Intervention de David Clavière

Réunion du mercredi 20 novembre 2019 à 14h40
Commission d'enquête chargée de faire la lumière sur les dysfonctionnements ayant conduit aux attaques commises à la préfecture de police de paris le jeudi 3 octobre

David Clavière, préfet, directeur du cabinet du préfet de police :

Concernant les signalements, j'ai une nette préférence, je l'ai dit, pour les signalements écrits. En particulier depuis la note du préfet de police : si jamais des agents étaient inhibés, cette note est claire, elle est précise, sur l'obligation qui est faite à chaque fonctionnaire – dès lors qu'il a le sentiment qu'un collègue, un supérieur, quelqu'un dans son équipe, quelqu'un qu'il connaît, présente des signes de radicalisation – de procéder à un signalement. Alors, pourquoi pas l'anonymat ? Mais il faut que ce soit de l'anonymat documenté parce qu'on sait bien que les règlements de comptes existent dans n'importe quelle communauté humaine, je l'ai constaté lorsque j'étais DRH et que j'ai participé à beaucoup de conseils de discipline. Il faut y faire attention. Tout ce qui va dans le sens d'une meilleure appréhension du risque doit être fait, mais pas n'importe comment.

Sur les critères de la radicalisation, la note du préfet de police est très claire.

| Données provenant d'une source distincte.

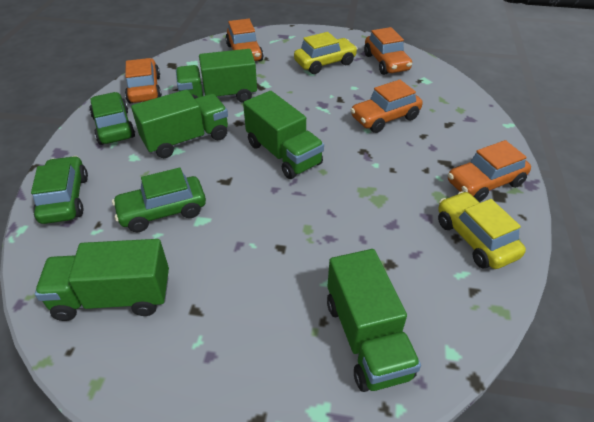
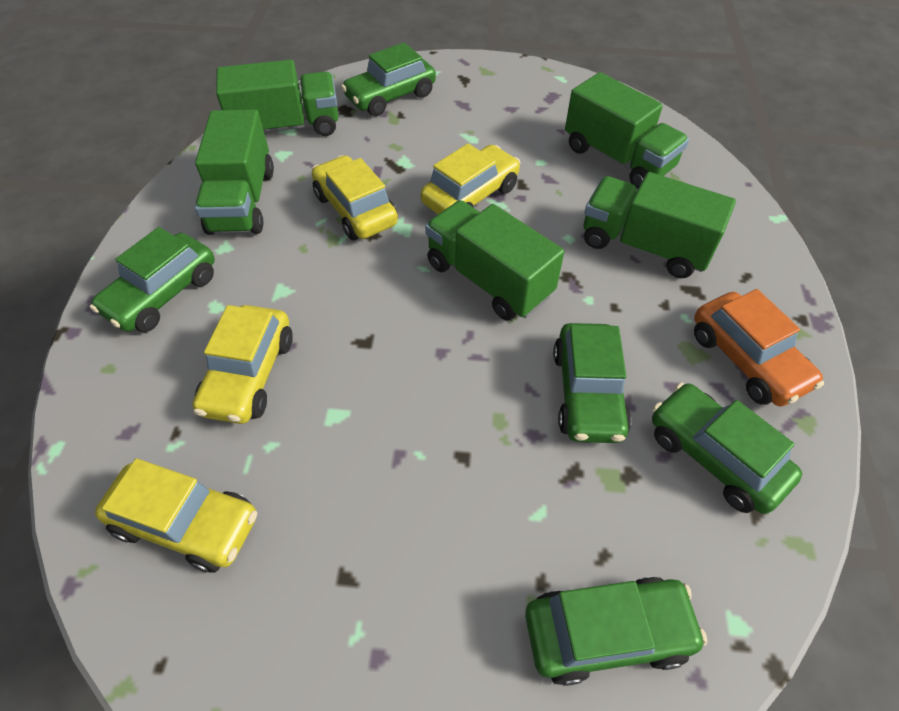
green car: 3 -> 5
orange car: 5 -> 1
yellow car: 2 -> 4

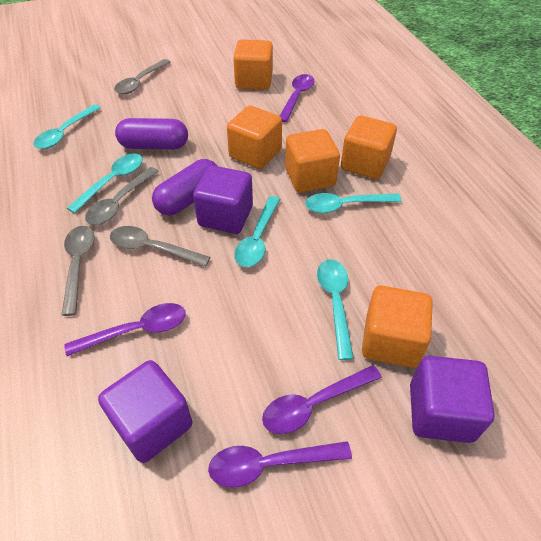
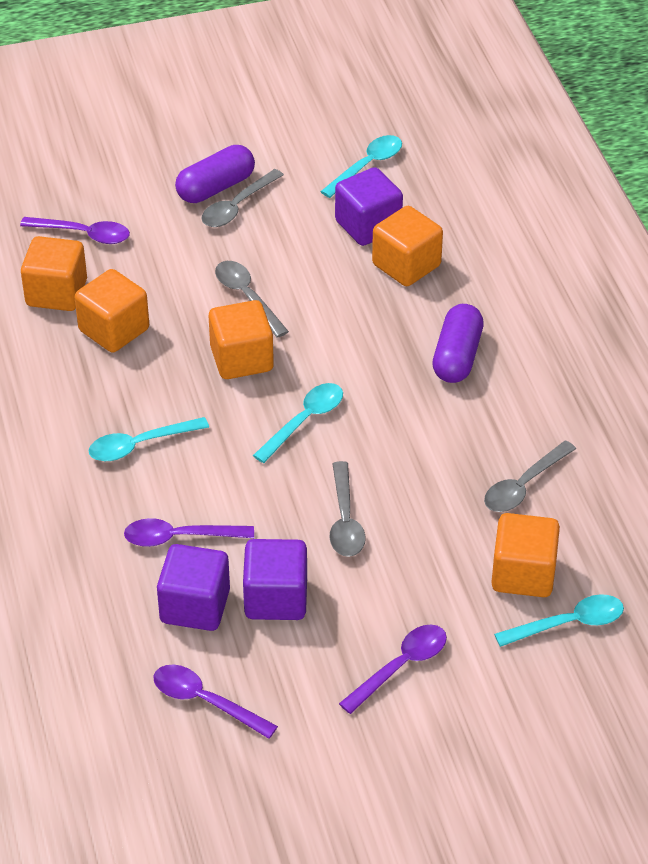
turquoise spoon: 5 -> 4

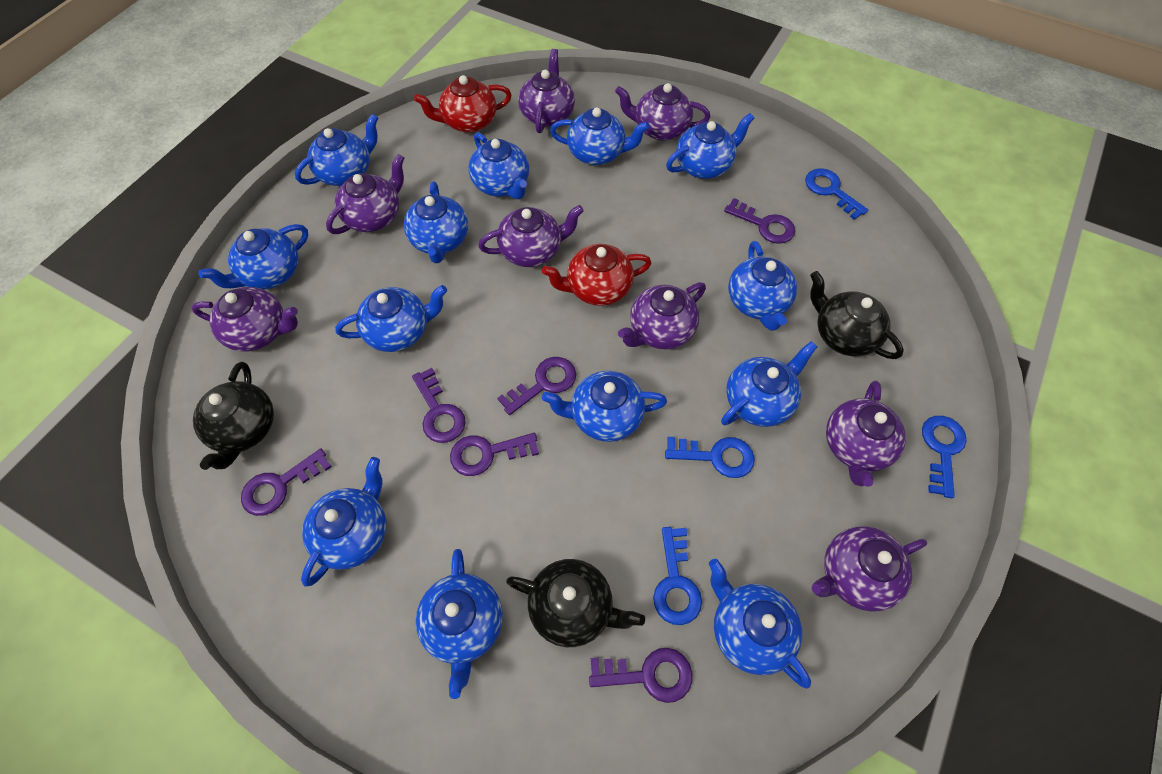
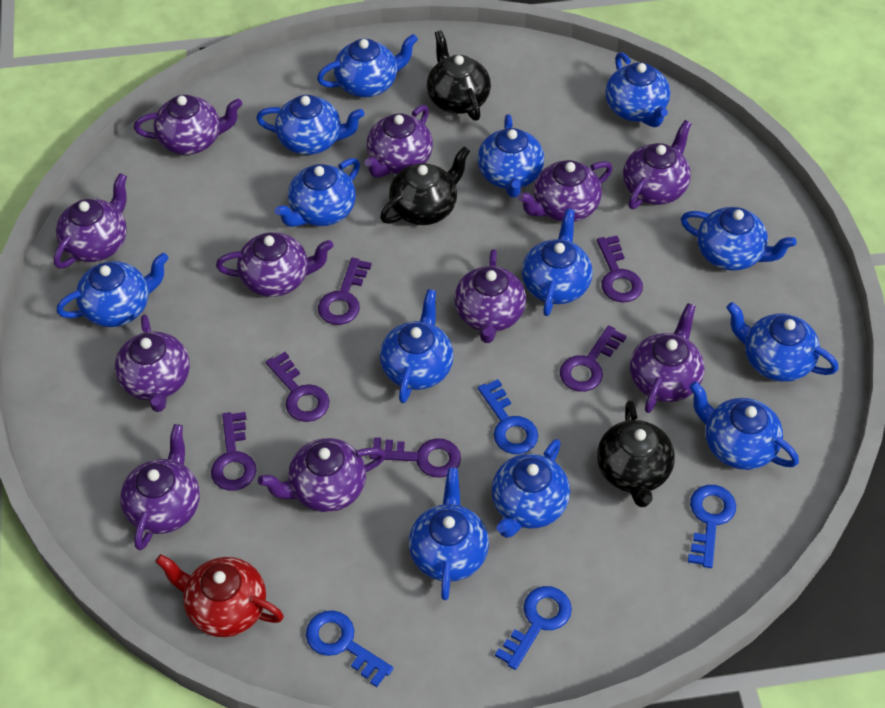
purple teapot: 8 -> 11
red teapot: 2 -> 1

Je cite : « Plusieurs signes et indices peuvent justifier de déclencher une procédure de signalement, comme des changements physiques, vestimentaires et alimentaires, le refus de serrer la main du personnel féminin, un rejet brutal des habitudes quotidiennes, un repli sur soi, le rejet de l'autorité, de la vie en collectivité. » Il me semble intéressant de procéder par faisceaux d'indices. La radicalisation, c'est un processus. Donc l'appréhender une fois pour toutes en quelques mots, je n'y crois pas. En revanche, je crois à une grille de lecture. D'ailleurs, l'UCLAT, l'Unité de coordination de la lutte antiterroriste, a élaboré une telle grille. Il existe des référentiels ; on ne part pas de rien mais de ce faisceau d'indices.

Lorsque j'étais DRH, j'ai développé des formations, j'ai fait venir un certain nombre de spécialistes de la radicalisation, tel Gilles Kepel, qui n'est pas connu pour avoir une appréhension « complaisante» du sujet. J'ai fait venir dans ce que j'appelais les Matinales, sorte de séminaires destinés aux cadres de la préfecture de police, Gilles Clavreul, ancien délégué interministériel à la lutte contre le racisme et l'antisémitisme, ou Laurent Bouvet, qui ne sont pas non plus connus pour avoir une conception « molle » de la laïcité. Ils sont intervenus pendant trois ou quatre heures, devant des cadres de la préfecture de police, sur ce qu'était la radicalisation, ses symptômes, et d'ailleurs pas seulement dans des organismes publics, mais aussi dans le privé. Il y a eu aussi Denis Maillard, qui a écrit sur le sujet. L'IGPN a assuré des formations sur la base de cette grille de lecture sur la radicalisation. Désormais l'ensemble des nouveaux arrivants à la préfecture de police suivent un module dit de laïcité et de formation sur la radicalisation… Tous ces éléments vont dans le sens d'une meilleure connaissance du sujet.

Sur le désarmement, je crois avoir répondu : on pratique une réaction graduée, mais n'ayez pas de doute quant au fait que, quand on a un vrai doute sur quelqu'un, on le désarme si c'est un policier. Mais il y avait aussi des signalements pour lesquels des vérifications devaient être faites, parce que les éléments que nous avions ne permettaient pas d'aller jusque-là. Enlever une arme à un policier, c'est une décision importante. Mais ce n'est pas ce qui nous arrête, c'est très clair : s'il y a un risque, on désarme.

Vous avez posé la question des sept minutes aux préfets de police successifs. Je ferais plutôt miens les propos de Michel Delpuech sur le sujet. À l'endroit où cela s'est passé, il n'y a pas un grand nombre de policiers. Cela peut paraître long, mais Mickaël Harpon a été neutralisé par quelqu'un qui assurait la défense périmétrique de la préfecture de police et qui a joué pleinement son rôle. Bien sûr qu'il y a des policiers armés dans les couloirs. Mais chacun travaille dans son bureau : il n'y a pas tout de suite quelqu'un qui est là et qui peut neutraliser l'assaillant. Mais je ne suis pas un spécialiste du sujet.